The morning, with its attendant ups, downs, and switchbacks was fairly uneventful. I wish that I could say the same about the afternoon and evening. We found ourselves back in so-called civilization after lunch. We came to Clear Creek, which because of the high amount of rainfall, could also be considered a river. We quickly determined that it was unsafe to ride across. We had, it seemed, just one option, which was to cross the creek/river by walking across a footbridge. I was dubious, since it was narrow. Too, there were dozens of children on and below this bridge. Pete was confident about our getting across, just so long as we first removed Signy’s packs. There were steps on the near side, which I said to Pete, meant that there were steps on the far side. I, who feared our getting stuck if say a horse refused to go down the stairs, went to check this out.

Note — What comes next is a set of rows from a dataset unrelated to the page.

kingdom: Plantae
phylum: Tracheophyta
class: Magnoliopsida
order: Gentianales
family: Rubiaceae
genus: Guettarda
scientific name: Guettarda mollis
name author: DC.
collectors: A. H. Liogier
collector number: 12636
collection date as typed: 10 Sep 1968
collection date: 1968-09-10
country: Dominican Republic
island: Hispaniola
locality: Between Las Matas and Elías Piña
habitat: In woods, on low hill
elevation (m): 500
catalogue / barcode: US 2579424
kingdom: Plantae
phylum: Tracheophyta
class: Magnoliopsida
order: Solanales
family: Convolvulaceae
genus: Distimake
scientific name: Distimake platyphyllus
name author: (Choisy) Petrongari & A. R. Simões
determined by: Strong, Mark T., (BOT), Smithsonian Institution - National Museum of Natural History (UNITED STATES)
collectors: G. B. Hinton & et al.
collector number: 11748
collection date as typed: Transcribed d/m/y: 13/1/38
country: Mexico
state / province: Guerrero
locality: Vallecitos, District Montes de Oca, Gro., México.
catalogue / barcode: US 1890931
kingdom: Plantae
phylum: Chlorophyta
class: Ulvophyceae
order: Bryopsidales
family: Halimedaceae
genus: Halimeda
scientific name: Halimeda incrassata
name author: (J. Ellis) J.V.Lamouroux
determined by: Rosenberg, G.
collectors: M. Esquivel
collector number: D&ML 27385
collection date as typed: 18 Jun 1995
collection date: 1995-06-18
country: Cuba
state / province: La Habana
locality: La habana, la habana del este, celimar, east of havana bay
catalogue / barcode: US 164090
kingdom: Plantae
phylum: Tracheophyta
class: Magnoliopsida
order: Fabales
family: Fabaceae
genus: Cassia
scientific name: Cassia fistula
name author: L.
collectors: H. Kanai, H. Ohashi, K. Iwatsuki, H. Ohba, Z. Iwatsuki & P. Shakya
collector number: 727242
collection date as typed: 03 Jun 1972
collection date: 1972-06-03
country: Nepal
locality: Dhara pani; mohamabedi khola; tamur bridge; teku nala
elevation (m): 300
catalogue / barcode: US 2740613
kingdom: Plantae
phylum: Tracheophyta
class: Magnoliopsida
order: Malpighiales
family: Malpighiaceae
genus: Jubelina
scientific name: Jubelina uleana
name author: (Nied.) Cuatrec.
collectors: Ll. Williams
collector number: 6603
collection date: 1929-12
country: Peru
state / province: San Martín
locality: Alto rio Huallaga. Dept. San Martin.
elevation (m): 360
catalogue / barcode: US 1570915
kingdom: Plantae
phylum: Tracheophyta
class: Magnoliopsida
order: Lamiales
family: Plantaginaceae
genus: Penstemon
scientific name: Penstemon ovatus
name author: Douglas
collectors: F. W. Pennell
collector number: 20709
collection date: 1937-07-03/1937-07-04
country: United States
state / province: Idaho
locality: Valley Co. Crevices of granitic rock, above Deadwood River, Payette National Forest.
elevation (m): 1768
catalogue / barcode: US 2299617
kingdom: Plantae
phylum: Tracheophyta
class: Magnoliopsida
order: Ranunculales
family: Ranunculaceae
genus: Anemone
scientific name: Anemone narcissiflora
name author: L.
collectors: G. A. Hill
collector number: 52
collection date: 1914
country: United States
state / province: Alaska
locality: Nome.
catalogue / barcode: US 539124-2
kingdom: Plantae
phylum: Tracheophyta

I bounced across the planking, and Rainbow, who’d waded into the creek, lost her footing and began floating downstream. “Dog!” Pete yelled. I ran to the far shoreline and yelled her name. The brush was thick, so I lost sight of her. Thankfully, she popped out onto the shore and shook herself off. There was, I noted, a small waterfall 100-or-so yards from where Pete and I were standing. Rainbow would have been pummeled to death by the current’s hydraulics if she’d gone over the edge.
We decided to ride downtrail and seek an easier way across the creek. This appeared to be impossible, so we elected to do the bridge crossing. Pete and I tied up the horses and Rainbow, and then removed Signy’s pack. I first lead Siggi across and tied him to a tree. Pete attempted to lead Raudi across, but of course, she balked. I fed her a handful of grass, which relaxed her some, then slapped her on the butt. She skittered across the bridge, nearly knocking Pete over. Lastly, Pete led Signy across.
After all three horses were safely across, two guys appeared and helped us carry the packs to the far side of the bridge. Then two hikers joined in on the post-bridge crossing conversation. The hikers suggested that rather than travel on the nearby, heavily-trafficked road, which our map showed as the route, that we instead take the nearby ridge trail. I was dubious about this, since it appeared from below as though there we’d be riding on a narrow ledge. However, I went along with Pete’s suggestion that we check it out because I wasn’t up for the alternative, which was to ride alongside the heavily-trafficked road. And so, there we embarked on yet another long, steep climb. We called it a day 6 p.m., stopping at what I called the Power line Trail.
I contended that this campsite had bad ju ju. It was also sodden, brushy, and had considerable deadfall. I’d just hobbled Siggi and Signy when it happened—there was a loud thrashing noise on the side of the trail, followed for someone yelling “Apollo!” Although hobbled, Raudi immediately took flight. Pete and I ran after her, and on the way down trail we spotted a man on the right-hand side of the trail. He was holding a snarling white mastiff by its collar. Raudi, after running a half of mile or so, turned and came back to us. The man, who was still at the trail’s edge, said something about having lost a horse. We didn’t say anything, but rather, returned to our campsite. We never found out what was up with the dog owner, or if he found his horse.